If large and choice well-flavored fruit is wanted of any kind, it must be thinned out, removing a few at a time from every part of the tree, so as to leave the residue pretty evenly distributed. The work can not be all performed at once, and it therefore should be commenced early in the season, the operator going over his trees, bushes, or vines from time to time, removing now one here, now one there, as the eye meets it, and the evidence appears of the advantage obtained by its removal. Early thinning, before the strength of the tree or vine is taxed in the stoning or seeding, will avail much more than the same course afterward.

Camellias should remain in the greenhouse until growth ceases and the wood becomes brown. Give air plentifully, and less moisture, to avoid a second growth, which is likely to occur if the plants are kept in a close, warm, moist atmosphere. As soon as the wood is mature, the plants may be put out of doors, in a partially shaded place, where they will not receive the full sun after ten o'clock a. m. -Those who have large collections will find it to their advantage to construct a sort of a shed with the sides and roof of lath placed about an inch and a half apart. This will admit sufficient light and air on all sides, as well as the rain. Some of our large florists and nurserymen have used such structures much to their advantage for the summer protection of many varieties of green-house plants.

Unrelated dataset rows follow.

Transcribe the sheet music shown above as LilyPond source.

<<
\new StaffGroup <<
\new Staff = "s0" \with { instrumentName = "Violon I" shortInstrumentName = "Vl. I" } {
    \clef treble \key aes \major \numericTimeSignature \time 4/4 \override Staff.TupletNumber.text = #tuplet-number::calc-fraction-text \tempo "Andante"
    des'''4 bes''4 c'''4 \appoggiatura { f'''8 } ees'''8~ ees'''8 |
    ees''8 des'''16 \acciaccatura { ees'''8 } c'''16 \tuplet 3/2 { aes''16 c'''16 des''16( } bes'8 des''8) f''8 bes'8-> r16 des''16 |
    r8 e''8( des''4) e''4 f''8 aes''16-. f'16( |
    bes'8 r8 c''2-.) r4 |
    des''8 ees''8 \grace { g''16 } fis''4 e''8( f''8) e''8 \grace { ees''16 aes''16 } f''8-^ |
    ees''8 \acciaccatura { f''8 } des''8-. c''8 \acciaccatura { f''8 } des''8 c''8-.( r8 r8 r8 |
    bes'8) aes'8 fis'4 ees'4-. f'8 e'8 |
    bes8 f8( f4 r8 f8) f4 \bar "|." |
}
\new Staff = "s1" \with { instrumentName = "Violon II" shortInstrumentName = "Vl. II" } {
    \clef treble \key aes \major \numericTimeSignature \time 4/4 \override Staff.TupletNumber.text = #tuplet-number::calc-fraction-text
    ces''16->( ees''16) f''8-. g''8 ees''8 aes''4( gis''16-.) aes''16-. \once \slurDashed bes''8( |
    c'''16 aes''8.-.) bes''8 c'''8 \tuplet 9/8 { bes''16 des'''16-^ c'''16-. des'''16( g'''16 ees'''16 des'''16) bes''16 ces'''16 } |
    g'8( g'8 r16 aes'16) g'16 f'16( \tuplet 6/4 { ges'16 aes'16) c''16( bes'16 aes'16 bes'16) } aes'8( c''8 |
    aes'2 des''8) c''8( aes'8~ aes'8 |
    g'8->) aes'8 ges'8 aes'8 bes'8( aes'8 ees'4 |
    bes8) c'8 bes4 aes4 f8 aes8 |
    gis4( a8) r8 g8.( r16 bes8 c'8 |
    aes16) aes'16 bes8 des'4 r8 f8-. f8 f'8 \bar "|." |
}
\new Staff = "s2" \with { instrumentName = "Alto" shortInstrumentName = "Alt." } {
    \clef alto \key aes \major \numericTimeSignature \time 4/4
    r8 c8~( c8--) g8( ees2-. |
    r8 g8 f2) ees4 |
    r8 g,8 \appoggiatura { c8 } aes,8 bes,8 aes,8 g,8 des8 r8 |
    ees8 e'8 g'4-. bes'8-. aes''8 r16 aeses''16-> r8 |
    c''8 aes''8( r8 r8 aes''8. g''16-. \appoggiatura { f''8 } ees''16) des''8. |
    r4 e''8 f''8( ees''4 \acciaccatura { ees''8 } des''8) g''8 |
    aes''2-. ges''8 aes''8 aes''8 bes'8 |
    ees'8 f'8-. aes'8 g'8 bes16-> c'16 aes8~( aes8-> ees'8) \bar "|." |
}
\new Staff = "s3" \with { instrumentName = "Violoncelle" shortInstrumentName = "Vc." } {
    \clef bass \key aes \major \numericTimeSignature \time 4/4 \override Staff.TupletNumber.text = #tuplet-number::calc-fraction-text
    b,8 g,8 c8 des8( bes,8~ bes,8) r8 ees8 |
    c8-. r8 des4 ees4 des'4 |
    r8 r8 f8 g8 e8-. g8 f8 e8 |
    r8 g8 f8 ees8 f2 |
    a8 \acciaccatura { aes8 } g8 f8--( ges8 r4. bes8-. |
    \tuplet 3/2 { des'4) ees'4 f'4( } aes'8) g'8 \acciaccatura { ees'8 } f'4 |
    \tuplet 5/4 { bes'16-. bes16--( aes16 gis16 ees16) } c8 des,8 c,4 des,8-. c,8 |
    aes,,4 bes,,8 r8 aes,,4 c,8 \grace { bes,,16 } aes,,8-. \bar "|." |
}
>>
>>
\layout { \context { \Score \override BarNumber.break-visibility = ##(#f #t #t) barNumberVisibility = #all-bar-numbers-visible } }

Newly planted trees or shrubs are much benefited by a mulching a couple of inches thick placed around them at this season. We have found the newly mown grass from the lawn an admirable material. If put in place while green, it wilts down, keeps its place, and is not liable to be blown about by winds, as is the case if leaves or straw litter are used. The grass at this time has no seeds that will germinate, and when decayed in the fall may be dug in with advantage to the future growth of the tree.